» WHAT IS ASKED
Repeat each record below exactly, dropping the pictures.

» RECORDS FOR THIS TASK
★ ★ ★
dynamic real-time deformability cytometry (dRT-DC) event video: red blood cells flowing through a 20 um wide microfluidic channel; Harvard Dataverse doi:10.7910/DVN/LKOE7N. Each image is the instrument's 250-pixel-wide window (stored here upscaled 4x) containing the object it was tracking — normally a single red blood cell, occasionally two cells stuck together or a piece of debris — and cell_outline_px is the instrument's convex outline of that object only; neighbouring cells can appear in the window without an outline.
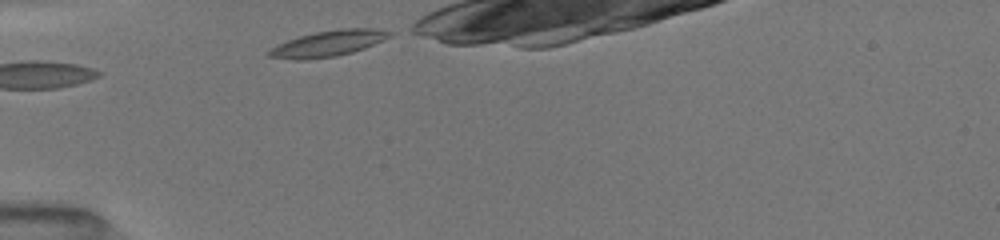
{"species": "common noctule bat (a hibernating species)", "species_latin": "Nyctalus noctula", "temperature_condition": "room temperature", "stored_images_in_passage": 27, "camera_frame_rate_fps": 3000, "um_per_image_px": 0.085, "animal": {"sex": "female", "body_mass_g": 19.5, "forearm_length_mm": 54.1}, "frame": {"image": 1, "passage_image": 1, "time_ms": 0.0, "image_size_px": [1000, 240], "cell_outline_px": [[392, 36], [384, 40], [364, 48], [352, 52], [336, 56], [300, 60], [296, 60], [268, 56], [268, 52], [276, 44], [300, 36], [316, 32], [340, 28], [384, 28], [392, 32]], "centroid_in_image_um": [27.96, 3.68], "position_along_channel_um": 57.0, "area_um2": 18.21}}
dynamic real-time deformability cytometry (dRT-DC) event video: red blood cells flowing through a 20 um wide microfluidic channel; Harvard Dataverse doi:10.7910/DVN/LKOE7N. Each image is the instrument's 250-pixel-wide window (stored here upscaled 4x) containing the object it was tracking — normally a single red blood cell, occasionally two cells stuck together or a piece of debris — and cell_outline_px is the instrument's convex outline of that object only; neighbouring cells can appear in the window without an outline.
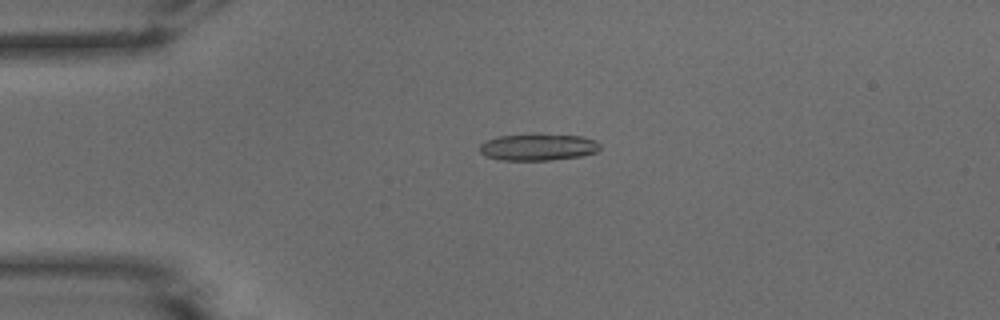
{"species": "common noctule bat (a hibernating species)", "species_latin": "Nyctalus noctula", "temperature_condition": "warm", "stored_images_in_passage": 43, "camera_frame_rate_fps": 3000, "um_per_image_px": 0.085, "animal": {"sex": "male", "body_mass_g": 15.6}, "frame": {"image": 1, "passage_image": 4, "time_ms": 1.0, "image_size_px": [1000, 320], "cell_outline_px": [[600, 148], [596, 152], [580, 156], [552, 160], [500, 160], [484, 156], [480, 152], [480, 144], [488, 140], [500, 136], [532, 132], [580, 136], [592, 140], [600, 144]], "centroid_in_image_um": [45.7, 12.48], "position_along_channel_um": 39.3, "area_um2": 19.13}}
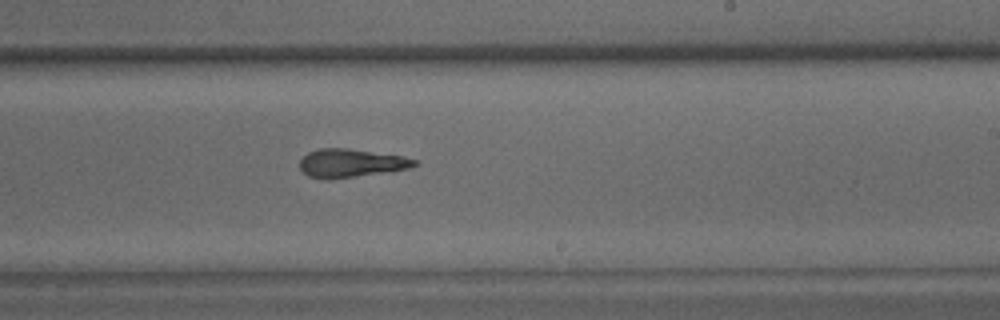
{"frame": {"image": 2, "passage_image": 23, "time_ms": 7.333, "image_size_px": [1000, 320], "cell_outline_px": [[420, 164], [408, 168], [328, 180], [308, 176], [300, 168], [300, 160], [308, 152], [320, 148], [348, 148], [400, 156], [416, 160]], "centroid_in_image_um": [29.78, 13.86], "position_along_channel_um": 259.2, "area_um2": 18.61}}
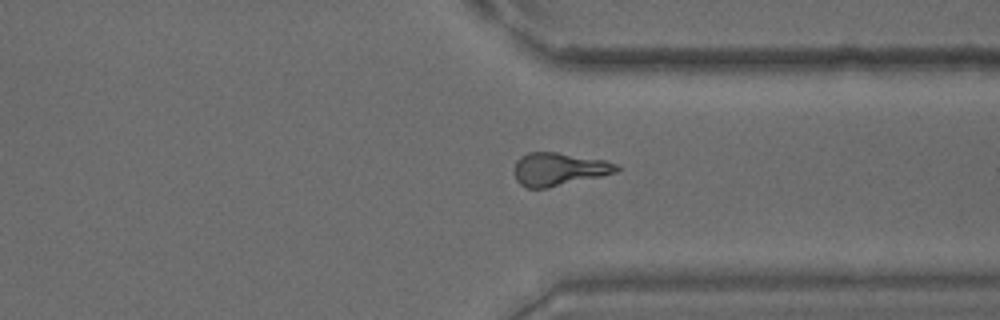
{"frame": {"image": 3, "passage_image": 31, "time_ms": 10.0, "image_size_px": [1000, 320], "cell_outline_px": [[620, 168], [616, 172], [600, 176], [548, 188], [528, 188], [520, 184], [516, 180], [512, 172], [516, 160], [520, 156], [528, 152], [556, 152], [604, 160], [616, 164]], "centroid_in_image_um": [47.43, 14.38], "position_along_channel_um": 364.0, "area_um2": 19.71}, "authors_computed_cell_mechanics": {"area_um2": 19.074, "velocity_mm_per_s": 3.9345, "shape_relaxation_time_tau1_ms": 10.474, "shape_relaxation_time_tau2_ms": 3.1741, "deformation_change_tau1": 0.3493, "deformation_change_tau2": 0.1512}}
★ ★ ★
» WRITTEN RESPONSE
dynamic real-time deformability cytometry (dRT-DC) event video: red blood cells flowing through a 20 um wide microfluidic channel; Harvard Dataverse doi:10.7910/DVN/LKOE7N. Each image is the instrument's 250-pixel-wide window (stored here upscaled 4x) containing the object it was tracking — normally a single red blood cell, occasionally two cells stuck together or a piece of debris — and cell_outline_px is the instrument's convex outline of that object only; neighbouring cells can appear in the window without an outline.
{"species": "common noctule bat (a hibernating species)", "species_latin": "Nyctalus noctula", "temperature_condition": "room temperature", "stored_images_in_passage": 27, "camera_frame_rate_fps": 3000, "um_per_image_px": 0.085, "animal": {"sex": "female", "body_mass_g": 19.5, "forearm_length_mm": 54.1}, "frame": {"image": 1, "passage_image": 1, "time_ms": 0.0, "image_size_px": [1000, 240], "cell_outline_px": [[392, 36], [384, 40], [364, 48], [352, 52], [336, 56], [300, 60], [296, 60], [268, 56], [268, 52], [276, 44], [300, 36], [316, 32], [340, 28], [384, 28], [392, 32]], "centroid_in_image_um": [27.96, 3.68], "position_along_channel_um": 57.0, "area_um2": 18.21}}
dynamic real-time deformability cytometry (dRT-DC) event video: red blood cells flowing through a 20 um wide microfluidic channel; Harvard Dataverse doi:10.7910/DVN/LKOE7N. Each image is the instrument's 250-pixel-wide window (stored here upscaled 4x) containing the object it was tracking — normally a single red blood cell, occasionally two cells stuck together or a piece of debris — and cell_outline_px is the instrument's convex outline of that object only; neighbouring cells can appear in the window without an outline.
{"species": "common noctule bat (a hibernating species)", "species_latin": "Nyctalus noctula", "temperature_condition": "warm", "stored_images_in_passage": 43, "camera_frame_rate_fps": 3000, "um_per_image_px": 0.085, "animal": {"sex": "male", "body_mass_g": 15.6}, "frame": {"image": 1, "passage_image": 4, "time_ms": 1.0, "image_size_px": [1000, 320], "cell_outline_px": [[600, 148], [596, 152], [580, 156], [552, 160], [500, 160], [484, 156], [480, 152], [480, 144], [488, 140], [500, 136], [532, 132], [580, 136], [592, 140], [600, 144]], "centroid_in_image_um": [45.7, 12.48], "position_along_channel_um": 39.3, "area_um2": 19.13}}
{"frame": {"image": 2, "passage_image": 23, "time_ms": 7.333, "image_size_px": [1000, 320], "cell_outline_px": [[420, 164], [408, 168], [328, 180], [308, 176], [300, 168], [300, 160], [308, 152], [320, 148], [348, 148], [400, 156], [416, 160]], "centroid_in_image_um": [29.78, 13.86], "position_along_channel_um": 259.2, "area_um2": 18.61}}
{"frame": {"image": 3, "passage_image": 31, "time_ms": 10.0, "image_size_px": [1000, 320], "cell_outline_px": [[620, 168], [616, 172], [600, 176], [548, 188], [528, 188], [520, 184], [516, 180], [512, 172], [516, 160], [520, 156], [528, 152], [556, 152], [604, 160], [616, 164]], "centroid_in_image_um": [47.43, 14.38], "position_along_channel_um": 364.0, "area_um2": 19.71}, "authors_computed_cell_mechanics": {"area_um2": 19.074, "velocity_mm_per_s": 3.9345, "shape_relaxation_time_tau1_ms": 10.474, "shape_relaxation_time_tau2_ms": 3.1741, "deformation_change_tau1": 0.3493, "deformation_change_tau2": 0.1512}}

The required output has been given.